Why are ring currents associated with aromatic systems diamagnetic while those of anti-aromatic systems are paramagnetic? Does it have anything to do with the number of delocalised electrons 4n+2 and 4n , respectively?
Yes it has to do with the number of electrons. Consider a simple model of the electron on a ring, then the electron has to follow a circular path and its wavelength has to 'fit' exactly round the ring. Thus the wavelength has to satisfy the condition $L=q\lambda$ where $q$ is a quantum number $q=0, \pm 1, \pm 2 ...$ characterising each eigenstate. The energy in this simple model comes to $E=(hq)^2/(2mL^2)$ ($h$ is the planck constant, $m$ the electron mass). Now in this model filling up the energy levels according to the aufbau principle, (Pauli principle & Hund's rules) leads to 2 electrons in $q=0$ (which is singly degenerate) and 2 in $q=+1$ , and $q=-1$ etc which are all doubly degenerate in energy.
Thus $4n+2 ~~ \pi$ electrons fill up all levels with two electrons in each level. The $4n~~ \pi$ contains only a single electron each. This is because it takes less energy to add one electron to each of the $q$ levels rather than pairing them up. The sketch shows this.
The unpaired electrons are shown in the $4n$ column, however, the levels are also shown as being split in energy. This is due to the Jahn-Teller effect. This states that a slight interaction between degenerate levels can cause the degeneracy to be split and so lower the energy. The interaction could be due to slightly different bond lengths and the energy levels are split by only a small amount relative to the gap to other levels.
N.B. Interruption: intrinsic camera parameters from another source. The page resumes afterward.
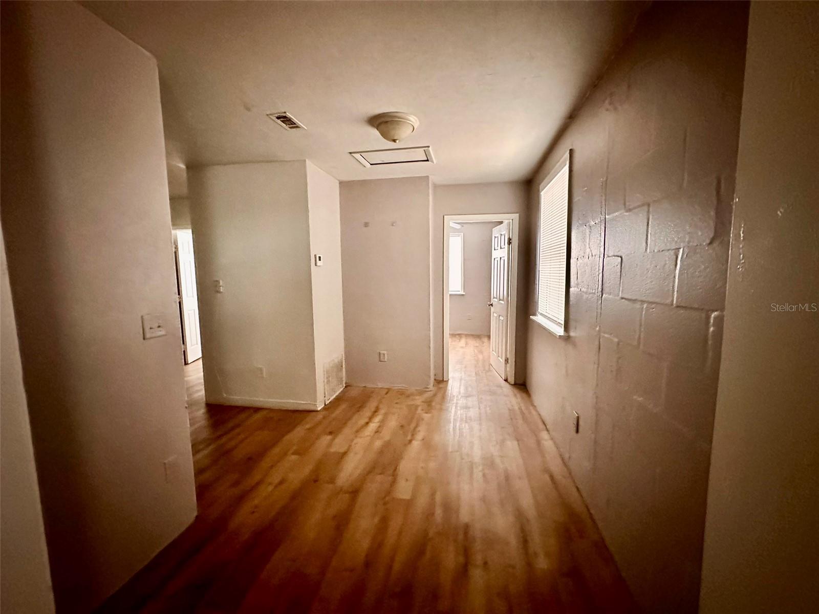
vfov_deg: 85.7
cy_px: 307
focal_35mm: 14
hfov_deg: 102.1
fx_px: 331
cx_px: 410
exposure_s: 1/60
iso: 1000
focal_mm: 2.22
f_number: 2.2
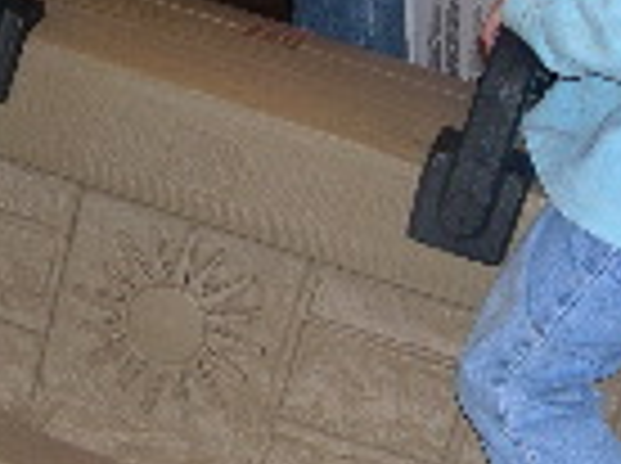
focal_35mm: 124
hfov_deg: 15.9
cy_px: 47
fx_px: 2221
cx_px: 261
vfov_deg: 11.8
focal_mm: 8
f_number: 2.8
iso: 100
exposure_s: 1/60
Although not shown in the diagram, (which is thus slightly inaccurate) both spins will occupy the same lower level so in this sense, [4n]annulenes do not really exhibit molecular paramagnetism. The electrons interact with the magnetic field $B_0$ and this leads to a mixing of levels and this causes a paramagnetic contribution to the shielding constant. This is larger than the diamagnetic contribution for lower orbitals.
Thus in [4n]annulenes we speak illustratively of a 'paramagnetic ring current' and molecules showing this effect are called paratropic and those with no ring current atropic.
The key to this is determining whether or not your electrons in the relevant orbitals are all paired or not. If an orbital contains only a single electron, then we expect the molecule to be paramagnetic. Compare, for example, the MO diagrams for benzene and cyclobutadiene (these diagrams can readily be found in any organic chemistry text or simply by Googling the name of the molecule followed by "MO"). You will notice that, for a benzene molecule, all six of the electrons in the pi system are found paired together in bonding molecular orbitals. However, if you look at the diagram for cyclobutadiene, while the lowest two-energy electrons occupy the lone bonding orbital, the other two electrons singularly-occupy the two degenerate (i.e. equal energy) non-bonding molecular orbitals (as we expect by Hund's Rule). According to MO theory, we would expect such a species -- be it an atom, ion, or molecule -- to be paramagnetic.